__KUTIPAN TEKS PILIHAN__.
····················
Setelah makalah ini diterbitkan, ujar Wayne, "email yang paling sering kami terima adalah dari orang tua anak-anak yang menderita sindrom Williams-Beuren. Kata mereka, Anak-anak ini mengingatkan kami pada anjing dalam hal mereka mampu memahami niat orang lain serta perilaku mereka yang tidak mengenal batasan pergaulan." Raut seperti peri ini tampaknya juga berkaitan dengan aspek fenotipe domestikasi. Wayne memperingatkan agar tidak membuat hubungan langsung antara gen domestikasi dengan sesuatu yang kompleks secara genetik seperti Williams-Beuren. Para peneliti "penasaran," katanya, dan berharap dapat meneliti hubungan tersebut lebih lanjut.
····················
__BAHAN YANG DISEDIAKAN__.
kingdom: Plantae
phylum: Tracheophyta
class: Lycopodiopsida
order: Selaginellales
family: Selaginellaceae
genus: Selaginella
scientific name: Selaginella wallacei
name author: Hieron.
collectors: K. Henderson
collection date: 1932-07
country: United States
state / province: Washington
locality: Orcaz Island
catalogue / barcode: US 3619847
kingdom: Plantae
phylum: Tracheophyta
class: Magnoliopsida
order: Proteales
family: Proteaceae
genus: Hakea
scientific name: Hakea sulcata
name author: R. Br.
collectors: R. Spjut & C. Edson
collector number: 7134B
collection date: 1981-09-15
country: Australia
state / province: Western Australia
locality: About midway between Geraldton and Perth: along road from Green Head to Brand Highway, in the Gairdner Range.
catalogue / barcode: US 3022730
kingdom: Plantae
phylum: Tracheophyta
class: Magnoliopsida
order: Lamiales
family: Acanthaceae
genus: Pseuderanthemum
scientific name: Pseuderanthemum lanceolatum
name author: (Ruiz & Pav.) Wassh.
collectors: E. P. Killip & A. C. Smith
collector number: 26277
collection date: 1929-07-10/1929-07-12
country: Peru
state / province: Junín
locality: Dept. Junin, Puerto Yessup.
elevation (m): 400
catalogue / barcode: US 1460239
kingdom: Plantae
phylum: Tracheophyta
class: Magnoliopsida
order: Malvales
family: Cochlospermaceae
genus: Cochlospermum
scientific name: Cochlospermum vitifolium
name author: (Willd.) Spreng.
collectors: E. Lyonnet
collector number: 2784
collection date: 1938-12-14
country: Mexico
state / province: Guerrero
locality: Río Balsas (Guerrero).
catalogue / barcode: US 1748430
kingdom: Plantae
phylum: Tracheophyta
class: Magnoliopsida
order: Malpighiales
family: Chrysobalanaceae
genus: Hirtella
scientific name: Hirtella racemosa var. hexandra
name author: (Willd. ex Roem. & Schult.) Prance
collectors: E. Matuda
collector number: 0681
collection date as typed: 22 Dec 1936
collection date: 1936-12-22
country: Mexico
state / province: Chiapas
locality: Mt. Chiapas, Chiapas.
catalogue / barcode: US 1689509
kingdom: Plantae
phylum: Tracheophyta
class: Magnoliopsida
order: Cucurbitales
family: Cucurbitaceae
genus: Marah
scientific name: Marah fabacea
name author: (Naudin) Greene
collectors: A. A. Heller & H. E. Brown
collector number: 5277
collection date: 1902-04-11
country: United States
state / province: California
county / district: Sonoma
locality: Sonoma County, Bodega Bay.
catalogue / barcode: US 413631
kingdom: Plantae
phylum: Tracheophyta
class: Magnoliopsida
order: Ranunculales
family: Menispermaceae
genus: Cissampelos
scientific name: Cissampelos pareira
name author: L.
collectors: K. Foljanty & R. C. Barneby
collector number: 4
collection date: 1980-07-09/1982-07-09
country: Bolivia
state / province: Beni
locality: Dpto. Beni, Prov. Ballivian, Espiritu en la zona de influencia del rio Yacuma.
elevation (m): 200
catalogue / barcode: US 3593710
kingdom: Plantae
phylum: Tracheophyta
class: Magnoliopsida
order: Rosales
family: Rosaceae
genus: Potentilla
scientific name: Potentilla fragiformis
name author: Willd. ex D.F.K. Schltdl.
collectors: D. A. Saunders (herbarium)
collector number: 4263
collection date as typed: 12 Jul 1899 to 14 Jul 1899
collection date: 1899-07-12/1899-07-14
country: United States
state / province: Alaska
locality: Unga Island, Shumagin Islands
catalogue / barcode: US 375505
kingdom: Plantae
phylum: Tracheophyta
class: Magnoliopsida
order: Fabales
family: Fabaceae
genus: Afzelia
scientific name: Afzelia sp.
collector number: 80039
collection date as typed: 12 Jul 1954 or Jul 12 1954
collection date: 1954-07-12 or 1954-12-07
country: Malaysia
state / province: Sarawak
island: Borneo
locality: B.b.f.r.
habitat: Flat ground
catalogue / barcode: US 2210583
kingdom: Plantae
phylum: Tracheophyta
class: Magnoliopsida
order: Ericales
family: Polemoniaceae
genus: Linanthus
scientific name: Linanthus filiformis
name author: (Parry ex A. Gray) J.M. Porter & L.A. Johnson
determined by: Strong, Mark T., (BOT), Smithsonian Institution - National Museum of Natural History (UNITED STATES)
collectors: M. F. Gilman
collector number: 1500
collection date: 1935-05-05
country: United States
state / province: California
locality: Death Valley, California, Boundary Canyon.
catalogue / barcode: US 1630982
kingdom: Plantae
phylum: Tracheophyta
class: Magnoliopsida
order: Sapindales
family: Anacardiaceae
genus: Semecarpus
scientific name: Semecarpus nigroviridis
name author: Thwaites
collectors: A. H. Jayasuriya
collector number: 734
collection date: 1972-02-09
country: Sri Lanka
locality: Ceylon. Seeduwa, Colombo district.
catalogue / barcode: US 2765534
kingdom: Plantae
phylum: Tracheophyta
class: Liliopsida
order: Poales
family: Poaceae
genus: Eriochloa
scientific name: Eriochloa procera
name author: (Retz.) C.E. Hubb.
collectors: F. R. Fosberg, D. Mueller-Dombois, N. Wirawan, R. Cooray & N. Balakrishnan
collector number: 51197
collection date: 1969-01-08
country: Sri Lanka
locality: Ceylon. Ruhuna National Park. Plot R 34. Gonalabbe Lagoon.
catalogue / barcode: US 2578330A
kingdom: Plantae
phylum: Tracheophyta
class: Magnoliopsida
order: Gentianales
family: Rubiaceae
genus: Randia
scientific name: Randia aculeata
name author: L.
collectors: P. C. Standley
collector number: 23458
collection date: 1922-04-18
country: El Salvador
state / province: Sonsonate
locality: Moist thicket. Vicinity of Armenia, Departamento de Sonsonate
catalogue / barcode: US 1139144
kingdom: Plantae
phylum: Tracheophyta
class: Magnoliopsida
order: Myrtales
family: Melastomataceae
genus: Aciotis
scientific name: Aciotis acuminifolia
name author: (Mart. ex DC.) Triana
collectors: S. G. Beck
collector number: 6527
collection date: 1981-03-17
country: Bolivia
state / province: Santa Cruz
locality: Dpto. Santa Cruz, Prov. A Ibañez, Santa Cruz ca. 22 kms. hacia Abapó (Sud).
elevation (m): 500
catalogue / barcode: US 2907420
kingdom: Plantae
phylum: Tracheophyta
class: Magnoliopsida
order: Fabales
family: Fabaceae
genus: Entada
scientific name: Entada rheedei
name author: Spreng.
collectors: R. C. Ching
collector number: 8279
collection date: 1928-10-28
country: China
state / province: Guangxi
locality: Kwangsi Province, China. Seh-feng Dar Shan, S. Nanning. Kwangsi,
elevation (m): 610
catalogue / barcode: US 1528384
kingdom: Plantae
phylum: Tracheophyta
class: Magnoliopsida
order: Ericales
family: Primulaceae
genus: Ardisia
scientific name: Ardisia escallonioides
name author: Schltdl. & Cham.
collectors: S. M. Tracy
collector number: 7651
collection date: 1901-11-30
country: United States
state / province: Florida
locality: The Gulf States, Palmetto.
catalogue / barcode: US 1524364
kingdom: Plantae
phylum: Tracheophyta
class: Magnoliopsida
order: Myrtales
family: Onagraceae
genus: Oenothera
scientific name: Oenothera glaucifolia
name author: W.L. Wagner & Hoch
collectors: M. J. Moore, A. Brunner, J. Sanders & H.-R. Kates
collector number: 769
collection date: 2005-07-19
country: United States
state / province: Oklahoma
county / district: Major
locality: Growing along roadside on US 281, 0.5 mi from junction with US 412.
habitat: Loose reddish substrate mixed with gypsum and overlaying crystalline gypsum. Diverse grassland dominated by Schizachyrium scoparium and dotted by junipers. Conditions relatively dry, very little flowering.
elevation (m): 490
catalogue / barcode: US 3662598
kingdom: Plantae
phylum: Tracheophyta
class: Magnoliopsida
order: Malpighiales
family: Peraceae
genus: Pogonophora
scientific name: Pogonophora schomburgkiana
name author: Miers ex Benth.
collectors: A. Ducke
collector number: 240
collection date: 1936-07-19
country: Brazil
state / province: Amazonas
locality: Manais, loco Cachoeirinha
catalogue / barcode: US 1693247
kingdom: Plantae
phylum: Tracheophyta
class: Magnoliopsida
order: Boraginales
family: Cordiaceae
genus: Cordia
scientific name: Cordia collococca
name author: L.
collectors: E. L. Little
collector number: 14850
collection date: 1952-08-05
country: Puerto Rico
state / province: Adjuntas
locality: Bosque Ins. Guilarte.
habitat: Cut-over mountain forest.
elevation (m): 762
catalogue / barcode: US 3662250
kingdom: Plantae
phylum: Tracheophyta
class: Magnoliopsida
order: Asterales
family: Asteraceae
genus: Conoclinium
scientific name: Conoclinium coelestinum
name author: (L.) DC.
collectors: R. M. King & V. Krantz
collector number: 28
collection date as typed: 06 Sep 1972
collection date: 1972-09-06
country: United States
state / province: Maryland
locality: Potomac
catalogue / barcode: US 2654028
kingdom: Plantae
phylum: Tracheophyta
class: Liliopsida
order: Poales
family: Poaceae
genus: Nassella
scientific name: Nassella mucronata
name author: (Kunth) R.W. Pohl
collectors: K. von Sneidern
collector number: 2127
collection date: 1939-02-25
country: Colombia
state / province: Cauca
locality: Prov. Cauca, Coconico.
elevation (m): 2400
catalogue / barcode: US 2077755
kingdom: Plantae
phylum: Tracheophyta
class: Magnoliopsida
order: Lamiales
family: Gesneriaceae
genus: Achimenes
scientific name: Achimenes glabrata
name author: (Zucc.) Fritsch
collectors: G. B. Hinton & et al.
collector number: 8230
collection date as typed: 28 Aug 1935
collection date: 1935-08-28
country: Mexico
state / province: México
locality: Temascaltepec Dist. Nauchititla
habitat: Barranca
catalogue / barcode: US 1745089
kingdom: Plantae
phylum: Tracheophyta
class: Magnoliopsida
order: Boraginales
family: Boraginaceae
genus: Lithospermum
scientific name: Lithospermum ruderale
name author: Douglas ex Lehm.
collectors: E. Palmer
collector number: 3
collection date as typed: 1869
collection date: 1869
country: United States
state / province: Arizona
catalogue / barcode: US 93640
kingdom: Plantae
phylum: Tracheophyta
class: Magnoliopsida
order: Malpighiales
····················
__PETUNJUK TUGAS__. Dari kutipan tentang sindrom Williams-Beuren, daftarkan setiap kata atau frasa pelapor ujaran (seperti "ujar" atau "kata") beserta pihak yang menyampaikan ujaran tersebut.

__HASIL TUGAS__.
- "ujar": Wayne
- "Kata mereka": orang tua anak-anak yang menderita sindrom Williams-Beuren
- "memperingatkan": Wayne
- "katanya": Wayne